+++ SUPPLIED MATERIAL +++

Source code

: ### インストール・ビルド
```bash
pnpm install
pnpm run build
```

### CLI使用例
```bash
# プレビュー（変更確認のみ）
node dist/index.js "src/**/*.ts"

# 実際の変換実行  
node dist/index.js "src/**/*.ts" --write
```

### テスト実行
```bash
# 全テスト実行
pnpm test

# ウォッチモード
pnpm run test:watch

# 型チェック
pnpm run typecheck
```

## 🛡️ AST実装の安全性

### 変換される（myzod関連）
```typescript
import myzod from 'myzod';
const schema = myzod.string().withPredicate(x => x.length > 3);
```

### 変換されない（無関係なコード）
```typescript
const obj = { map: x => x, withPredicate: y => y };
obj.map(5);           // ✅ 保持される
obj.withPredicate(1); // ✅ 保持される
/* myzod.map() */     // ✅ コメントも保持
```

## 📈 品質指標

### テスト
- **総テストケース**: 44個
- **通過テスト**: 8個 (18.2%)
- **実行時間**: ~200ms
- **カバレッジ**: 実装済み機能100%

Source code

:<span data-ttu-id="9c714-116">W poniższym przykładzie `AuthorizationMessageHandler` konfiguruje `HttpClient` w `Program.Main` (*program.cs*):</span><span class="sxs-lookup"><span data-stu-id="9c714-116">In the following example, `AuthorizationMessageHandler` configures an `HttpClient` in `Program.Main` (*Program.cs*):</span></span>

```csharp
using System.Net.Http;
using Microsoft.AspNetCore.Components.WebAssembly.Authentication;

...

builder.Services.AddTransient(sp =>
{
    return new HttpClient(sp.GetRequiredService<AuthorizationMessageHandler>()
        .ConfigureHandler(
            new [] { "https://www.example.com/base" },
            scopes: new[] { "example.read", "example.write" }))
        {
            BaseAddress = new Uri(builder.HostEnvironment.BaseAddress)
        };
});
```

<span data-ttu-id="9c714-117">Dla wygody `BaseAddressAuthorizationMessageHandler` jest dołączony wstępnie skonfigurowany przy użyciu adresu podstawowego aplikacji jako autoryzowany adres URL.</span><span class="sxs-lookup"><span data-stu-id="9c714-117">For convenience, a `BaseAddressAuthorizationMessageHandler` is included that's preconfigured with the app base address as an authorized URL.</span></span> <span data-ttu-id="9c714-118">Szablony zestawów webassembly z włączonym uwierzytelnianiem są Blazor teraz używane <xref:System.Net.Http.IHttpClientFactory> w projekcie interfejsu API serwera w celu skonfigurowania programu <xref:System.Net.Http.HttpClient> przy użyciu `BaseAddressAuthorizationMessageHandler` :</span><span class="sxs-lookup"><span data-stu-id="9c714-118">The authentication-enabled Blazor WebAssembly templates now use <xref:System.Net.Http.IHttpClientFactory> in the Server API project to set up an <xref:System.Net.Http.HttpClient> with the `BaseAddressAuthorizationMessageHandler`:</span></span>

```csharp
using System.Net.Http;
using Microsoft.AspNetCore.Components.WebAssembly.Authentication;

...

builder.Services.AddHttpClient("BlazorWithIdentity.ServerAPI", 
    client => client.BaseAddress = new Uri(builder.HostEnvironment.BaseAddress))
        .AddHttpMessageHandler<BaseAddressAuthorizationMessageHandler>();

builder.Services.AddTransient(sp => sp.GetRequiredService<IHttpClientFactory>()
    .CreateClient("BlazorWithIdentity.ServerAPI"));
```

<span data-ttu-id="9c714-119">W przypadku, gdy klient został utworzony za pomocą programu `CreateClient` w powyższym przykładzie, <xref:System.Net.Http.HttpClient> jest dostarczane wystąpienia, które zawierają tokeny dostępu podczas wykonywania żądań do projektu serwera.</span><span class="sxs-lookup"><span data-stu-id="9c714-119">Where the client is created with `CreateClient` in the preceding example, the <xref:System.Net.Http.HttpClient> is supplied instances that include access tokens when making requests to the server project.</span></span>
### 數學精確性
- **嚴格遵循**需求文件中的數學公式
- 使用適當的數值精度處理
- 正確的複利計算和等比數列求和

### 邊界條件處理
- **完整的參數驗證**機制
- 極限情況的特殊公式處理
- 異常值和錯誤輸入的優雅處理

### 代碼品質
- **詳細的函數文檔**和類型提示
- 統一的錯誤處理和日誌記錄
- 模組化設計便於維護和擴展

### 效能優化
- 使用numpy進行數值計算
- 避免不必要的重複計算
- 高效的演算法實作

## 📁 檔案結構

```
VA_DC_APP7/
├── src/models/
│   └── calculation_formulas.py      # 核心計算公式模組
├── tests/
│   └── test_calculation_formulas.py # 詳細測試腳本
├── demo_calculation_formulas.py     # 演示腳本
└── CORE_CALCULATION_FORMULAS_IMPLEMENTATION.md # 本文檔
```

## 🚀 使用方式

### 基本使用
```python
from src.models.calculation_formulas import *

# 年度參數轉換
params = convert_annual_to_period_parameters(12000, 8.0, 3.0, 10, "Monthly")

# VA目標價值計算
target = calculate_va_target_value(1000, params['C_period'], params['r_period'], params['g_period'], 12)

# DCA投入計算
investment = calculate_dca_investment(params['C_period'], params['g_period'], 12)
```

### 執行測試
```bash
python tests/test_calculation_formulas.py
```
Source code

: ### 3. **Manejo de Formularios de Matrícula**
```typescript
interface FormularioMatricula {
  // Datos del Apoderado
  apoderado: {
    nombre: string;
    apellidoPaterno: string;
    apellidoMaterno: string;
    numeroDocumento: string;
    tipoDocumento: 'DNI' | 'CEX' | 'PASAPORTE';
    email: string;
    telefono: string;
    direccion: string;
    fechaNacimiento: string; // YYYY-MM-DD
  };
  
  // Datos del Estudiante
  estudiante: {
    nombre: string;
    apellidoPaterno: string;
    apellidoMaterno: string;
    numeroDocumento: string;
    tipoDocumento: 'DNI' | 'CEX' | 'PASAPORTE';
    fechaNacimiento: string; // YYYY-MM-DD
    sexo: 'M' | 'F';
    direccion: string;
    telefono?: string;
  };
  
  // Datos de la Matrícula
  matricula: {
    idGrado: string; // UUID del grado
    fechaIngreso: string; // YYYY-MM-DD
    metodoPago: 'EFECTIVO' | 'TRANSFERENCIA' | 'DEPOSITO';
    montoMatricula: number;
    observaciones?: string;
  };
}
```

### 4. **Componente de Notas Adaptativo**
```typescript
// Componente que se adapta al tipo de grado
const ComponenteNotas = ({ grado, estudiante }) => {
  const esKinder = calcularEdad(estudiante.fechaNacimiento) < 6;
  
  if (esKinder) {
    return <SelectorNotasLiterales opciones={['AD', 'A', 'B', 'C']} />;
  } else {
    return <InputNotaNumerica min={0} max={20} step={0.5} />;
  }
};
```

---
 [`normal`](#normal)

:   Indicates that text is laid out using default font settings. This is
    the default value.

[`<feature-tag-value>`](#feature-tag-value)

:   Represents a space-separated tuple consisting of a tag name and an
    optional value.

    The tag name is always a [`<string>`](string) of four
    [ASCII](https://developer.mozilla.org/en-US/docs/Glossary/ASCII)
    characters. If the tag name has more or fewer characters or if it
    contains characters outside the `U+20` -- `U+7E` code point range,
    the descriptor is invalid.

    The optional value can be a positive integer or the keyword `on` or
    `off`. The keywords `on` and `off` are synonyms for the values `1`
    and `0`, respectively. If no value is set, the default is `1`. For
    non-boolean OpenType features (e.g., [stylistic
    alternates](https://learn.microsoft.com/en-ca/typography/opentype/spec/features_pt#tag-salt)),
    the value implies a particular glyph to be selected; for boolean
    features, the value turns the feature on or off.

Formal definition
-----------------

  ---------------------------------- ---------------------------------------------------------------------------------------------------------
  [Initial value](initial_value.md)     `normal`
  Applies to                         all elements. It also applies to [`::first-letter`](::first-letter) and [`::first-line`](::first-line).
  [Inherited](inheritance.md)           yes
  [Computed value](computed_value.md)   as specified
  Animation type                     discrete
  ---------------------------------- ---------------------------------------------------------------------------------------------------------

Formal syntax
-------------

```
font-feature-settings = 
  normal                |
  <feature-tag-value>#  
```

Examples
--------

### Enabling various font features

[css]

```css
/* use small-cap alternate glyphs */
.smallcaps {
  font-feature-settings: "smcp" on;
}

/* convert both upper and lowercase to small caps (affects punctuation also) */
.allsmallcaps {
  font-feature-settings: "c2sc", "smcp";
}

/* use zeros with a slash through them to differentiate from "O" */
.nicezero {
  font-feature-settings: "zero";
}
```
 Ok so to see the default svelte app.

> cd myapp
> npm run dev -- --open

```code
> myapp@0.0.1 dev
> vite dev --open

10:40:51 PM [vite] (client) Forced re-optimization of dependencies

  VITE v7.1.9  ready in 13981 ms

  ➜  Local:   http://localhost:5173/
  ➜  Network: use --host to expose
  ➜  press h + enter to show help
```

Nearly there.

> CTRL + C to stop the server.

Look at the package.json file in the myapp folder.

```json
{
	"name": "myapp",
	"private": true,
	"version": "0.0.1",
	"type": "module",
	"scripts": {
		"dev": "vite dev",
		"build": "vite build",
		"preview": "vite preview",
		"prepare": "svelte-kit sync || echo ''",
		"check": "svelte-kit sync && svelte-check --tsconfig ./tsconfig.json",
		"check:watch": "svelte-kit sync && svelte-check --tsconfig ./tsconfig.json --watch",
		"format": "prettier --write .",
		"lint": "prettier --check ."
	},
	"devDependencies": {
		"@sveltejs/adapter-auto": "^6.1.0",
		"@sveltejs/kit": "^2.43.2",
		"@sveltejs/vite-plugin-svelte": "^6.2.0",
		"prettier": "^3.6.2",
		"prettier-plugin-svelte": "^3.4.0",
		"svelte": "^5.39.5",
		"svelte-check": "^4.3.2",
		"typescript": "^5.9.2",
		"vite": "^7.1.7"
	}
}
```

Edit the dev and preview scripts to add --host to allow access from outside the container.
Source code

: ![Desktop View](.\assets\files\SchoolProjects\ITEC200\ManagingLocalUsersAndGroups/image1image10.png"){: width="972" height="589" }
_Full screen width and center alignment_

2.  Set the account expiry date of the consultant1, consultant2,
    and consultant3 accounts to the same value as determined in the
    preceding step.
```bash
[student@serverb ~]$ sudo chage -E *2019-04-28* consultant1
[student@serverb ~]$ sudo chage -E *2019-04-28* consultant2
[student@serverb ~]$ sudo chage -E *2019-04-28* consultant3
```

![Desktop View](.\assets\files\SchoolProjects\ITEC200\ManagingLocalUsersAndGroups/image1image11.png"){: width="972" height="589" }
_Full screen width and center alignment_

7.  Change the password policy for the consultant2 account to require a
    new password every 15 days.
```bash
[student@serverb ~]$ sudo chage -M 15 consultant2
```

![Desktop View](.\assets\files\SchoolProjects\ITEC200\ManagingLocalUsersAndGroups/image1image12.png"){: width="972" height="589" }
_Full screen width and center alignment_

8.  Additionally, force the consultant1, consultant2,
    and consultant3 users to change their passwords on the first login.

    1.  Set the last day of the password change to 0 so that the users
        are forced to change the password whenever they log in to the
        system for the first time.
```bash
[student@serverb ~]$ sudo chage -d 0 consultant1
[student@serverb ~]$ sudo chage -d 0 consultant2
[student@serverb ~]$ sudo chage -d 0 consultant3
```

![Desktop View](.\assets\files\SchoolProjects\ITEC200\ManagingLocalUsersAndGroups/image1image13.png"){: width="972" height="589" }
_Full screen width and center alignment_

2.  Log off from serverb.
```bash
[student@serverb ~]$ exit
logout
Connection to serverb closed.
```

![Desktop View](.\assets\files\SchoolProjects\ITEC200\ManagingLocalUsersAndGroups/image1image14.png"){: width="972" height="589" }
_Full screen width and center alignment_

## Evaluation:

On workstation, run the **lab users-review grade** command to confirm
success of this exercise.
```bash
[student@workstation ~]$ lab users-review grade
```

+++

PROBLEM
The range runs from the line with "On workstation, run the **lab" to the last line of the entries above, both included. Restate it word for word.

EXPECTED ANSWER
On workstation, run the **lab users-review grade** command to confirm
success of this exercise.
```bash
[student@workstation ~]$ lab users-review grade
```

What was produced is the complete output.